Magellan comprises the entire IT infrastructure as well as all of the clearing and settlement processes of Deutsche Bank's private and business clients (PBC) unit in Germany.

The platform, based on technology from SAP, replaces decades-old legacy systems and is a major plank of the bank's efforts to integrate Postbank, in which a majority stake was acquired in 2010.

It will eventually provide the shared foundation for operating the branches of both sides of the business "representing a further step forward towards industrialising business processes and greater cost efficiency".

Having moved savers, all PBC accounts and business processes in Germany should be migrated step by step to Magellan by 2015. The new platform will then be fully operational for the more than 2000 Deutsche Bank and Postbank branches, serving 24 million customers.

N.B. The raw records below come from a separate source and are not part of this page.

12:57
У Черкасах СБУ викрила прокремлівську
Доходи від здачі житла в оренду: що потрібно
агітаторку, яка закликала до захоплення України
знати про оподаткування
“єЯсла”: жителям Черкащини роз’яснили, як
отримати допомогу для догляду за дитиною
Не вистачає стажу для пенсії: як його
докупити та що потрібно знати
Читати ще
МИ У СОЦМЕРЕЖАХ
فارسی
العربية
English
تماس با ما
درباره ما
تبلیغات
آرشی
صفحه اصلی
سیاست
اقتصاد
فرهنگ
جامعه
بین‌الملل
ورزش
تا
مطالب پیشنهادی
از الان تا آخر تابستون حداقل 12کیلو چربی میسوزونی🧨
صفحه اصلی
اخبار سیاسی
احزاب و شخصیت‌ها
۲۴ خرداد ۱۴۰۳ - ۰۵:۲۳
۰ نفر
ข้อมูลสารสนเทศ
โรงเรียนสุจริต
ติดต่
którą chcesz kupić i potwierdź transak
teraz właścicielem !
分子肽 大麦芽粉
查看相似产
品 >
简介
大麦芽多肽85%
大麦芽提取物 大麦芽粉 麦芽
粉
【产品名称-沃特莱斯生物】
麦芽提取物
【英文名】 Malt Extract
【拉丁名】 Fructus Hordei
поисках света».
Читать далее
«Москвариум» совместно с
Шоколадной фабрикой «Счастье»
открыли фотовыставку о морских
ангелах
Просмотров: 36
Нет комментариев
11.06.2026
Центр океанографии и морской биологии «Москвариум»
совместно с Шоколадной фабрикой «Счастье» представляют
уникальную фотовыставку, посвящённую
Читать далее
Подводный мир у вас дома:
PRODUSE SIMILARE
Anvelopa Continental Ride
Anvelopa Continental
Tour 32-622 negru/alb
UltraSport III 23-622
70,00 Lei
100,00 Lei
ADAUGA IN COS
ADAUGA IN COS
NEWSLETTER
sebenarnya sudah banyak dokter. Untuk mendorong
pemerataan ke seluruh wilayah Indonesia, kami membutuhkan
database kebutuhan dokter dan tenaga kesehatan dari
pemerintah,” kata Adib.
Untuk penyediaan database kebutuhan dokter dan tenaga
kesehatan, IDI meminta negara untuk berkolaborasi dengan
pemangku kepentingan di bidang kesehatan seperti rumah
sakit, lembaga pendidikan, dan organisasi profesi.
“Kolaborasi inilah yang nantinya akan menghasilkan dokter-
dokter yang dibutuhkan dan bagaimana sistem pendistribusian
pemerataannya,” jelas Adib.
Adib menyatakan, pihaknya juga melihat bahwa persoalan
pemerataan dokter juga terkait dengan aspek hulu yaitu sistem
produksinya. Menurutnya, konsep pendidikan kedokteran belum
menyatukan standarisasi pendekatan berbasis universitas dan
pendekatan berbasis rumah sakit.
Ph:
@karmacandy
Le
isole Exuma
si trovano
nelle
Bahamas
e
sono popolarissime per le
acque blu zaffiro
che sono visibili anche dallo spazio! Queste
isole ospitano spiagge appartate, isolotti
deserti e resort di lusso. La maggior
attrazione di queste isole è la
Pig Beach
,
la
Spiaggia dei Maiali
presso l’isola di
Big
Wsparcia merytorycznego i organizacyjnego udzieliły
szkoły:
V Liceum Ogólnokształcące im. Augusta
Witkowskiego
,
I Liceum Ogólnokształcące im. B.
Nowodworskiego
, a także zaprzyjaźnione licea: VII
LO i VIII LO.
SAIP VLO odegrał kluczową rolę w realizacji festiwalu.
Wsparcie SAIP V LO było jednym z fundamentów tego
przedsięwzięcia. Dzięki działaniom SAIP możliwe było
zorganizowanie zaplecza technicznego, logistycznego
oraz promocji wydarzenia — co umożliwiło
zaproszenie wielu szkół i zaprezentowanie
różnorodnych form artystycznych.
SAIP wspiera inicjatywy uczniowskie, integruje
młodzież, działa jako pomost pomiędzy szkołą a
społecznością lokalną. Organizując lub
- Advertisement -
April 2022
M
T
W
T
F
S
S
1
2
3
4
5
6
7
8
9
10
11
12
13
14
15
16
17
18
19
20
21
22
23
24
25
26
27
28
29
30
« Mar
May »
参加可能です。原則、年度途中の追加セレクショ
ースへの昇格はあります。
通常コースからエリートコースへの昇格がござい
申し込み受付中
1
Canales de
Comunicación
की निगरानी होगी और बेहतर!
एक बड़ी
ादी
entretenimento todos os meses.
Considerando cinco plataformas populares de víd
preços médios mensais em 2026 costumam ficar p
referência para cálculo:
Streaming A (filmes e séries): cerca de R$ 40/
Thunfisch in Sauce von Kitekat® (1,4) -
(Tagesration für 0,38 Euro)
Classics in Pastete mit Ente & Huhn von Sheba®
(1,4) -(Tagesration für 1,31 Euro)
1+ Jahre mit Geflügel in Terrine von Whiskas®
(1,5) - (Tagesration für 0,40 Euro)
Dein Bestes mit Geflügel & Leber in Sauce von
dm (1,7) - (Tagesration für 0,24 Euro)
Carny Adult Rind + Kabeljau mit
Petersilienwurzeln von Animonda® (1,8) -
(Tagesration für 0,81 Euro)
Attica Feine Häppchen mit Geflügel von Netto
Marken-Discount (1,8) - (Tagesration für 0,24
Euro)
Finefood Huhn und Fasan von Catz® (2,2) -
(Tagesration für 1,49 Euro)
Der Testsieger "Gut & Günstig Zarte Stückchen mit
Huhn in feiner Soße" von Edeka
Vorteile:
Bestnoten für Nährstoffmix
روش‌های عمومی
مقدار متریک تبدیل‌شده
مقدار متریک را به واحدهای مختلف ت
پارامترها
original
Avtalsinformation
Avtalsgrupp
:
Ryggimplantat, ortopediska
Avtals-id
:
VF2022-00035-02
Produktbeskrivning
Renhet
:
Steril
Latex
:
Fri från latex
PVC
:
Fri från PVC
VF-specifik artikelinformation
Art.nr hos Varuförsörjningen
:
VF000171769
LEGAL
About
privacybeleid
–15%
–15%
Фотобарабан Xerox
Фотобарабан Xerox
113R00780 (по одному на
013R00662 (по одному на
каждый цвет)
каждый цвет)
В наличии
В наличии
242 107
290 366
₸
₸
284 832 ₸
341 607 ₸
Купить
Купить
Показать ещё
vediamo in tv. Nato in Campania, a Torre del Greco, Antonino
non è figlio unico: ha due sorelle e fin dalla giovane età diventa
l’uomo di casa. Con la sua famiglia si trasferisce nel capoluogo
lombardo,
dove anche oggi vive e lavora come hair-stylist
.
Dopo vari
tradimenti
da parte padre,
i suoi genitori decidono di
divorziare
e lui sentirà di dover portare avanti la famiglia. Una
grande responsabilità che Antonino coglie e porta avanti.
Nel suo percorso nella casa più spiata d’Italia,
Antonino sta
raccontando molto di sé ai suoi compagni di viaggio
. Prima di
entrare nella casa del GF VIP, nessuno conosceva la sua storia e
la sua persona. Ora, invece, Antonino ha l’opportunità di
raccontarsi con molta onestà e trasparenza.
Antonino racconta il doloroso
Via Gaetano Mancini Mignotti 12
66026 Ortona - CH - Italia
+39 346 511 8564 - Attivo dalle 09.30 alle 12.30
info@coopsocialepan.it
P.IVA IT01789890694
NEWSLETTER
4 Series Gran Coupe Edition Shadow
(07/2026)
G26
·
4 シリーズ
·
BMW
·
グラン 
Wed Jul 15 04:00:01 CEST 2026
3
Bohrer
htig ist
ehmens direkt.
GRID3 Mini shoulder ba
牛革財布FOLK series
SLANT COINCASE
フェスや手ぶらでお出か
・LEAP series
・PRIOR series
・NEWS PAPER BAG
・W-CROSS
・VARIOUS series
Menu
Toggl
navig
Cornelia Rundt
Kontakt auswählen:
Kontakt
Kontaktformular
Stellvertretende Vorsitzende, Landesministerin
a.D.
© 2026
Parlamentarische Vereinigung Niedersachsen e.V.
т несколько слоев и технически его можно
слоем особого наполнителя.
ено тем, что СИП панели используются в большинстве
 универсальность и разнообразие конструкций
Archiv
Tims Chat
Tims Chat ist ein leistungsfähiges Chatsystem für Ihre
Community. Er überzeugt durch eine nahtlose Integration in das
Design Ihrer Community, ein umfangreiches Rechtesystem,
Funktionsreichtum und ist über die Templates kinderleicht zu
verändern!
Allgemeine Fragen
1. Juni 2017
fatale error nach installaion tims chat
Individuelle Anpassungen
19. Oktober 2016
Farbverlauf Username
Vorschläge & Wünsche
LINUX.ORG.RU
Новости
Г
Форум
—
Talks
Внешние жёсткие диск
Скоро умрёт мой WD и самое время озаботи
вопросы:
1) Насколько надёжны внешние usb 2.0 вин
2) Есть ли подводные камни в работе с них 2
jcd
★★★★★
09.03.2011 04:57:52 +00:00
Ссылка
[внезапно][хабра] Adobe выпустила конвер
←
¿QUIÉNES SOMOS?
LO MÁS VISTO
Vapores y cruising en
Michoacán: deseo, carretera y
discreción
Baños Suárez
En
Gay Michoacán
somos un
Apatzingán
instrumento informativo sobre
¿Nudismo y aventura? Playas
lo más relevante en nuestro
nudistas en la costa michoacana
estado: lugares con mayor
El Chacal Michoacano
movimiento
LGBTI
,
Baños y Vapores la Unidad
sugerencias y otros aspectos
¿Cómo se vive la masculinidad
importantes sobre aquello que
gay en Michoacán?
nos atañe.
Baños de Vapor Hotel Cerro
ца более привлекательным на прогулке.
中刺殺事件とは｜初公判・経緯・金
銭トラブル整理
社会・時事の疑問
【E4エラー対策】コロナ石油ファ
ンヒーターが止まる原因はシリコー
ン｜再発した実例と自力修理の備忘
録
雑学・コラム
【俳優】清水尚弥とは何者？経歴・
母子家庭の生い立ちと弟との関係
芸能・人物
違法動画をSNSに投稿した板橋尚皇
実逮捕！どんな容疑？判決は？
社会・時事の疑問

The whole project is expected to cost EUR1 billion but, says Deutsche Bank, the resulting IT simplification and standardisation will create cost savings of around EUR200 million in 2012 alone.

Rainer Neske, Deutsche Bank management board member responsible for PBC, says: "For our clients, Magellan will result in a faster and more efficient service as well as greater product quality. Magellan is a further milestone in implementing our integration strategy for Postbank and in establishing a retail banking powerhouse in Germany."